I’m using Mongo (shell version 2.6.12) in a clustered configuration. Right now I have a few collections sharded, and was looking to shard another collection. This collection already has data in it. Once I run the command to shard the collection and give it it’s key, will the cluster take the existing data and spread it across the multiple systems in my cluster, or will the existing data stay put on one server and any new data will then be spread across the other systems?
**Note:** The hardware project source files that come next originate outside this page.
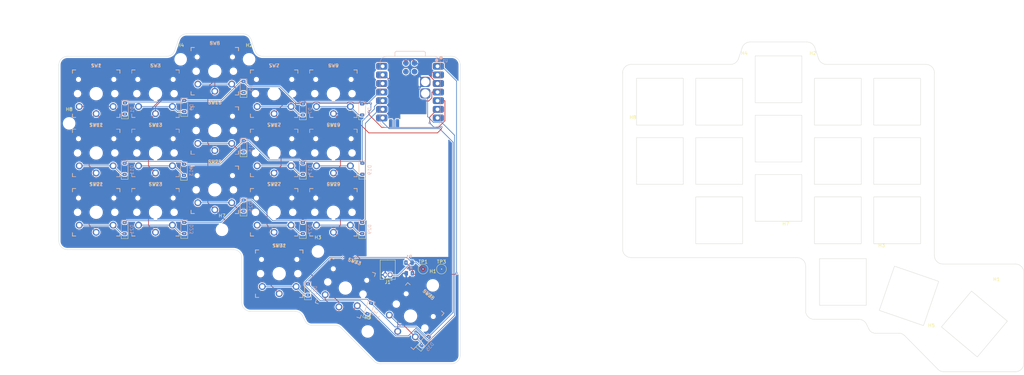
<source format=kicad_pcb>
(kicad_pcb
	(version 20241229)
	(generator "pcbnew")
	(generator_version "9.0")
	(general
		(thickness 1.6)
		(legacy_teardrops no)
	)
	(paper "A4")
	(title_block
		(title "Simply Split")
		(date "2026-01-12")
		(rev "1")
	)
	(layers
		(0 "F.Cu" signal)
		(2 "B.Cu" signal)
		(9 "F.Adhes" user "F.Adhesive")
		(11 "B.Adhes" user "B.Adhesive")
		(13 "F.Paste" user)
		(15 "B.Paste" user)
		(5 "F.SilkS" user "F.Silkscreen")
		(7 "B.SilkS" user "B.Silkscreen")
		(1 "F.Mask" user)
		(3 "B.Mask" user)
		(17 "Dwgs.User" user "User.Drawings")
		(19 "Cmts.User" user "User.Comments")
		(21 "Eco1.User" user "User.Eco1")
		(23 "Eco2.User" user "User.Eco2")
		(25 "Edge.Cuts" user)
		(27 "Margin" user)
		(31 "F.CrtYd" user "F.Courtyard")
		(29 "B.CrtYd" user "B.Courtyard")
		(35 "F.Fab" user)
		(33 "B.Fab" user)
		(39 "User.1" user)
		(41 "User.2" user)
		(43 "User.3" user)
		(45 "User.4" user)
	)
	(setup
		(pad_to_mask_clearance 0)
		(allow_soldermask_bridges_in_footprints no)
		(tenting front back)
		(pcbplotparams
			(layerselection 0x00000000_00000000_55555555_575555f5)
			(plot_on_all_layers_selection 0x00000000_00000000_00000000_000000a5)
			(disableapertmacros no)
			(usegerberextensions no)
			(usegerberattributes yes)
			(usegerberadvancedattributes yes)
			(creategerberjobfile yes)
			(dashed_line_dash_ratio 12.000000)
			(dashed_line_gap_ratio 3.000000)
			(svgprecision 4)
			(plotframeref no)
			(mode 1)
			(useauxorigin no)
			(hpglpennumber 1)
			(hpglpenspeed 20)
			(hpglpendiameter 15.000000)
			(pdf_front_fp_property_popups yes)
			(pdf_back_fp_property_popups yes)
			(pdf_metadata yes)
			(pdf_single_document no)
			(dxfpolygonmode yes)
			(dxfimperialunits no)
			(dxfusepcbnewfont yes)
			(psnegative no)
			(psa4output no)
			(plot_black_and_white yes)
			(sketchpadsonfab yes)
			(plotpadnumbers no)
			(hidednponfab no)
			(sketchdnponfab yes)
			(crossoutdnponfab yes)
			(subtractmaskfromsilk no)
			(outputformat 1)
			(mirror no)
			(drillshape 0)
			(scaleselection 1)
			(outputdirectory "")
		)
	)
	(net 0 "")
	(net 1 "GND")
	(net 2 "/Left/ROW0")
	(net 3 "Net-(D1-A)")
	(net 4 "Net-(D3-A)")
	(net 5 "Net-(D5-A)")
	(net 6 "Net-(D7-A)")
	(net 7 "Net-(D9-A)")
	(net 8 "/Left/ROW1")
	(net 9 "Net-(D11-A)")
	(net 10 "Net-(D13-A)")
	(net 11 "Net-(D15-A)")
	(net 12 "/Left/ROW2")
	(net 13 "Net-(D17-A)")
	(net 14 "Net-(D19-A)")
	(net 15 "Net-(D21-A)")
	(net 16 "Net-(D23-A)")
	(net 17 "Net-(D27-A)")
	(net 18 "/Left/ROW3")
	(net 19 "Net-(D31-A)")
	(net 20 "Net-(D25-A)")
	(net 21 "Net-(D29-A)")
	(net 22 "Net-(D33-A)")
	(net 23 "Net-(D35-A)")
	(net 24 "/Left/BT_PIN")
	(net 25 "/Left/VBAT")
	(net 26 "/Left/COL0")
	(net 27 "/Left/COL1")
	(net 28 "/Left/COL2")
	(net 29 "/Left/COL3")
	(net 30 "/Left/COL4")
	(net 31 "unconnected-(U1-P1.11_D6_TX-Pad7)")
	(net 32 "unconnected-(U1-3V3-Pad12)")
	(net 33 "unconnected-(U1-GND-Pad22)")
	(net 34 "unconnected-(U1-PA30_SWCLK-Pad20)")
	(net 35 "unconnected-(U1-NFC1-Pad17)")
	(net 36 "unconnected-(U1-PA31_SWDIO-Pad19)")
	(net 37 "unconnected-(U1-5V-Pad14)")
	(net 38 "unconnected-(U1-RESET-Pad21)")
	(net 39 "unconnected-(U1-NFC2-Pad18)")
	(footprint "PCM_marbastlib-choc:CHOCv1HOLE" (layer "F.Cu") (at 203.5 63.9))
	(footprint "PCM_marbastlib-choc:CHOCv1HOLE" (layer "F.Cu") (at 257.5 117.1))
	(footprint "PCM_marbastlib-choc:CHOCv1HOLE" (layer "F.Cu") (at 203.5 81.4))
	(footprint "MountingHole:MountingHole_3.2mm_M3" (layer "F.Cu") (at 102.6 108.1))
	(footprint "PCM_marbastlib-choc:CHOCv1HOLE" (layer "F.Cu") (at 296.3 129.5 -40))
	(footprint "kicad.mod:SW_PG1350_reversible" (layer "F.Cu") (at 89.6775 61.53125))
	(footprint "MountingHole:MountingHole_3.2mm_M3" (layer "F.Cu") (at 228.4225 53.76875))
	(footprint "kicad.mod:SW_PG1350_reversible" (layer "F.Cu") (at 54.677312 61.530786))
	(footprint "PCM_marbastlib-choc:CHOCv1HOLE" (layer "F.Cu") (at 273.5 63.9))
	(footprint "kicad.mod:SW_PG1350_reversible" (layer "F.Cu") (at 89.6775 79.03125))
	(footprint "PCM_marbastlib-choc:CHOCv1HOLE" (layer "F.Cu") (at 277 121.2 -19))
	(footprint "kicad.mod:SW_PG1350_reversible" (layer "F.Cu") (at 54.677311 79.030786))
	(footprint "Connector_Molex:Molex_PicoBlade_53048-0210_1x02_P1.25mm_Horizontal" (layer "F.Cu") (at 123.8275 115.18125 180))
	(footprint "kicad.mod:SW_PG1350_reversible" (layer "F.Cu") (at 37.1775 96.531248))
	(footprint "MountingHole:MountingHole_3.2mm_M3" (layer "F.Cu") (at 82.3 51.4))
	(footprint "kicad.mod:SW_PG1350_reversible" (layer "F.Cu") (at 37.1775 61.53125))
	(footprint "MountingHole:MountingHole_3.2mm_M3" (layer "F.Cu") (at 268.9225 110.46875))
	(footprint "MountingHole:MountingHole_3.2mm_M3" (layer "F.Cu") (at 117.3 131.7))
	(footprint "kicad.mod:SW_PG1350_reversible" (layer "F.Cu") (at 72.1775 54.91125))
	(footprint "MountingHole:MountingHole_3.2mm_M3" (layer "F.Cu") (at 136.5 118.1))
	(footprint "TestPoint:TestPoint_Pad_D2.5mm" (layer "F.Cu") (at 139.0525 113.28125))
	(footprint "PCM_marbastlib-choc:CHOCv1HOLE" (layer "F.Cu") (at 238.5 92.3))
	(footprint "MountingHole:MountingHole_3.2mm_M3" (layer "F.Cu") (at 195.5225 72.66875))
	(footprint "TestPoint:TestPoint_Pad_D2.5mm" (layer "F.Cu") (at 133.6275 113.28125))
	(footprint "PCM_marbastlib-choc:CHOCv1HOLE" (layer "F.Cu") (at 256 63.9))
	(footprint "kicad.mod:SW_PG1350_reversible" (layer "F.Cu") (at 72.1775 72.41125))
	(footprint "MountingHole:MountingHole_3.2mm_M3" (layer "F.Cu") (at 62.1 51.4))
	(footprint "kicad.mod:SW_PG1350_reversible" (layer "F.Cu") (at 54.677312 96.530787))
	(footprint "PCM_marbastlib-choc:CHOCv1HOLE" (layer "F.Cu") (at 256 98.9))
	(footprint "MountingHole:MountingHole_3.2mm_M3" (layer "F.Cu") (at 283.6225 134.06875))
	(footprint "kicad.mod:SW_PG1350_reversible" (layer "F.Cu") (at 107.1775 79.03125))
	(footprint "PCM_marbastlib-choc:CHOCv1HOLE" (layer "F.Cu") (at 273.5 98.9))
	(footprint "MountingHole:MountingHole_3.2mm_M3" (layer "F.Cu") (at 74.3 101.7))
	(footprint "MountingHole:MountingHole_3.2mm_M3" (layer "F.Cu") (at 248.6225 53.76875))
	(footprint "MountingHole:MountingHole_3.2mm_M3" (layer "F.Cu") (at 302.8225 120.46875))
	(footprint "PCM_marbastlib-choc:CHOCv1HOLE" (layer "F.Cu") (at 273.5 81.4))
	(footprint "kicad.mod:SW_PG1350_reversible" (layer "F.Cu") (at 72.1775 89.91125))
	(footprint "PCM_marbastlib-choc:CHOCv1HOLE" (layer "F.Cu") (at 221 81.4))
	(footprint "kicad.mod:SW_PG1350_reversible" (layer "F.Cu") (at 110.711147 118.884625 -19))
	(footprint "kicad.mod:SW_PG1350_reversible" (layer "F.Cu") (at 107.1775 61.53125))
	(footprint "MountingHole:MountingHole_3.2mm_M3" (layer "F.Cu") (at 240.6225 104.06875))
	(footprint "MountingHole:MountingHole_3.2mm_M3" (layer "F.Cu") (at 29.2 70.3))
	(footprint "PCM_marbastlib-choc:CHOCv1HOLE" (layer "F.Cu") (at 221 63.9))
	(footprint "kicad.mod:SW_PG1350_reversible" (layer "F.Cu") (at 107.1775 96.53125))
	(footprint "kicad.mod:SW_PG1350_reversible"
		(layer "F.Cu")
		(uuid "cd65fcc2-63e0-42a4-8532-4c3b6aeb297a")
		(at 91.1775 114.64425)
		(descr "Kailh \"Choc\" PG1350 keyswitch, able to be mounted on front or back of PCB")
		(tags "kailh,choc")
		(property "Reference" "SW31"
			(at 0 -8.255 0)
			(layer "F.SilkS")
			(uuid "345c8a23-9b10-44fc-b236-9705d83e0107")
			(effects
				(font
					(size 1 1)
					(thickness 0.15)
				)
			)
		)
		(property "Value" "SW_Push"
			(at 0 8.255 0)
			(layer "F.Fab")
			(uuid "3c5a7d21-843f-43da-846c-be32e77641c8")
			(effects
				(font
					(size 1 1)
					(thickness 0.15)
				)
			)
		)
		(property "Datasheet" "~"
			(at 0 0 0)
			(layer "F.Fab")
			(hide yes)
			(uuid "9545ed37-f886-43a7-86cb-253cf4998cb0")
			(effects
				(font
					(size 1.27 1.27)
					(thickness 0.15)
				)
			)
		)
		(property "Description" "Push button switch, generic, two pins"
			(at 0 0 0)
			(layer "F.Fab")
			(hide yes)
			(uuid "4ccfa715-c262-415e-8b21-bc7a10ae027a")
			(effects
				(font
					(size 1.27 1.27)
					(thickness 0.15)
				)
			)
		)
		(path "/4b4e8359-8519-4f4a-b75d-a80abd0e73ac/8b68963d-63df-4817-ba07-3703a3e3565d")
		(sheetname "/Left/")
		(sheetfile "side.kicad_sch")
		(attr through_hole)
		(fp_line
			(start -7 -7)
			(end -6 -7)
			(stroke
				(width 0.15)
				(type solid)
			)
			(layer "F.SilkS")
			(uuid "b69aabca-1a0c-48b6-8dd8-1479dc501ebe")
		)
		(fp_line
			(start -7 -6)
			(end -7 -7)
			(stroke
				(width 0.15)
				(type solid)
			)
			(layer "F.SilkS")
			(uuid "b42fa4f7-c736-42a5-b018-764f1043ee39")
		)
		(fp_line
			(start -7 7)
			(end -7 6)
			(stroke
				(width 0.15)
				(type solid)
			)
			(layer "F.SilkS")
			(uuid "635ea7ff-5953-421f-ab58-fdf6bf9ebe23")
		)
		(fp_line
			(start -6 7)
			(end -7 7)
			(stroke
				(width 0.15)
				(type solid)
			)
			(layer "F.SilkS")
			(uuid "3ff0f680-a72b-4582-9735-c175c9ab5938")
		)
		(fp_line
			(start 6 -7)
			(end 7 -7)
			(stroke
				(width 0.15)
				(type solid)
			)
			(layer "F.SilkS")
			(uuid "07a6d50c-09f7-4acb-baa4-b39016e2412d")
		)
		(fp_line
			(start 7 -7)
			(end 7 -6)
			(stroke
				(width 0.15)
				(type solid)
			)
			(layer "F.SilkS")
			(uuid "b75b5ff4-1f23-49de-b747-9169d9a9b737")
		)
		(fp_line
			(start 7 6)
			(end 7 7)
			(stroke
				(width 0.15)
				(type solid)
			)
			(layer "F.SilkS")
			(uuid "f6304e98-463d-4f29-95ea-667bb7a0e9c5")
		)
		(fp_line
			(start 7 7)
			(end 6 7)
			(stroke
				(width 0.15)
				(type solid)
			)
			(layer "F.SilkS")
			(uuid "949189c6-70fa-40db-9cd9-2266c37cb6ec")
		)
		(fp_line
			(start -7 -7)
			(end -6 -7)
			(stroke
				(width 0.15)
				(type solid)
			)
			(layer "B.SilkS")
			(uuid "d1c3d511-a3a4-4156-8ea9-ecf3fd10bc14")
		)
		(fp_line
			(start -7 -6)
			(end -7 -7)
			(stroke
				(width 0.15)
				(type solid)
			)
			(layer "B.SilkS")
			(uuid "79236c04-070a-4b49-9e7d-ab6c3fc9106d")
		)
		(fp_line
			(start -7 7)
			(end -7 6)
			(stroke
				(width 0.15)
				(type solid)
			)
			(layer "B.SilkS")
			(uuid "755a7bc5-8fc1-4a8d-8e69-20ec54166dba")
		)
		(fp_line
			(start -6 7)
			(end -7 7)
			(stroke
				(width 0.15)
				(type solid)
			)
			(layer "B.SilkS")
			(uuid "377ed269-a59d-4ecd-8cd6-e625e6bbbf0a")
		)
		(fp_line
			(start 6 -7)
			(end 7 -7)
			(stroke
				(width 0.15)
				(type solid)
			)
			(layer "B.SilkS")
			(uuid "8b5d0e4b-bce3-4ef9-bee4-dae98a9bee89")
		)
		(fp_line
			(start 7 -7)
			(end 7 -6)
			(stroke
				(width 0.15)
				(type solid)
			)
			(layer "B.SilkS")
			(uuid "7ebff1d8-9e89-4aae-8b22-80023a9adea7")
		)
		(fp_line
			(start 7 6)
			(end 7 7)
			(stroke
				(width 0.15)
				(type solid)
			)
			(layer "B.SilkS")
			(uuid "d2da2cd3-9cdc-486c-a8bf-aa6352c72276")
		)
		(fp_line
			(start 7 7)
			(end 6 7)
			(stroke
				(width 0.15)
				(type solid)
			)
			(layer "B.SilkS")
			(uuid "b0ee71a1-7e47-41dd-9b0e-8f39cd639a42")
		)
		(fp_line
			(start -6.9 6.9)
			(end -6.9 -6.9)
			(stroke
				(width 0.15)
				(type solid)
			)
			(layer "Eco2.User")
			(uuid "7f23314a-288b-4b6b-b138-4312e659b8d1")
		)
		(fp_line
			(start -6.9 6.9)
			(end 6.9 6.9)
			(stroke
				(width 0.15)
				(type solid)
			)
			(layer "Eco2.User")
			(uuid "c1827c9c-0635-460f-95c7-a3dd5b9275c4")
		)
		(fp_line
			(start -2.6 -3.1)
			(end -2.6 -6.3)
			(stroke
				(width 0.15)
				(type solid)
			)
			(layer "Eco2.User")
			(uuid "f639faf1-3f3a-4986-ab71-5650888235c7")
		)
		(fp_line
			(start -2.6 -3.1)
			(end 2.6 -3.1)
			(stroke
				(width 0.15)
				(type solid)
			)
			(layer "Eco2.User")
			(uuid "a0970e25-1f6e-4162-8add-2a9b1d8bfd9d")
		)
		(fp_line
			(start 2.6 -6.3)
			(end -2.6 -6.3)
			(stroke
				(width 0.15)
				(type solid)
			)
			(layer "Eco2.User")
			(uuid "f99959f3-8c0b-44fb-bc8f-28060d95db1f")
		)
		(fp_line
			(start 2.6 -3.1)
			(end 2.6 -6.3)
			(stroke
				(width 0.15)
				(type solid)
			)
			(layer "Eco2.User")
			(uuid "f5266e87-d299-4d8d-ae51-b911a287a879")
		)
		(fp_line
			(start 6.9 -6.9)
			(end -6.9 -6.9)
			(stroke
				(width 0.15)
				(type solid)
			)
			(layer "Eco2.User")
			(uuid "8263ba4a-f701-4960-ace2-93bfe1df
... [648397 chars truncated]
</source>
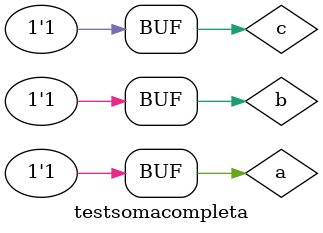
<source format=v>


module meiasoma (s0, s1, a, b);

 output s0, s1;
 input  a, b;
 
xor XOR1 (s0, a, b);
and AND1 (s1, a, b);
 
 endmodule //meiasoma
 
 
 // ---------------------
// -- Soma completa
// ---------------------

module somacompleta(s0, s1, a, b, c);

wire t1,t2,t3;
output s0, s1;
input a, b, c;

meiasoma MS1 (t1, t2, a, b);
meiasoma MS2 (s0, t3, t1, c);
or OR1 (s1, t2, t3);

endmodule // soma 

// --------------------------
// -- Tes Soma completa
// --------------------------

module testsomacompleta;
 reg   a, b, c;             
 wire  s0, s1;
          // instancia
 somacompleta SOMACOMPLETA1 (s0, s1, a, b, c);

 initial begin:start
      a=0; b=0; c=0;
 end

          // parte principal
 initial begin:main
      $display("Guia 04 Ex 2 - Alvaro Henrique - 395487");
      $display("Soma Completa.");
      $display("\n a b c = s0 s1\n");
      $monitor(" %b %b %b = %b %b", c, a, b, s0, s1);
#1 a=0;b=1;c=0;
#1 a=1;b=0;c=0;
#1 a=1;b=1;c=0;
#1 a=0;b=0;c=1;
#1 a=0;b=1;c=1;
#1 a=1;b=0;c=1;
#1 a=1;b=1;c=1;
  
 end

endmodule // soma completa

</source>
When you shard an existing collection, MongoDB will split the values of the shard key into chunk ranges based on data size and start rebalancing across shards based on the chunk distribution. Rebalancing a large collection can be very resource intensive so you should consider the timing and impact on your production deployment.
In MongoDB 2.6 (which reached end of life in October, 2016) the balancer will only perform one chunk migration at a time. In MongoDB 3.4 or newer the balancer can perform parallel chunk migrations with the restriction that each shard can participate in at most one migration at a time. As at MongoDB 3.6, that means that a sharded cluster with n shards can perform at most n/2 (rounded down) simultaneous chunk migrations.
A faster approach to sharding a large existing collection would be to pre-split chunks in an empty collection based on the current data distribution for your shard key, and to then dump & restore your existing data into this new sharded collection. The pre-split approach minimizes rebalancing activities by creating appropriate chunk ranges so data is distributed on insert.
There have been significant performance improvements since MongoDB 2.6, so I would strongly recommend upgrading to a supported version of MongoDB (ideally MongoDB 3.4 or newer).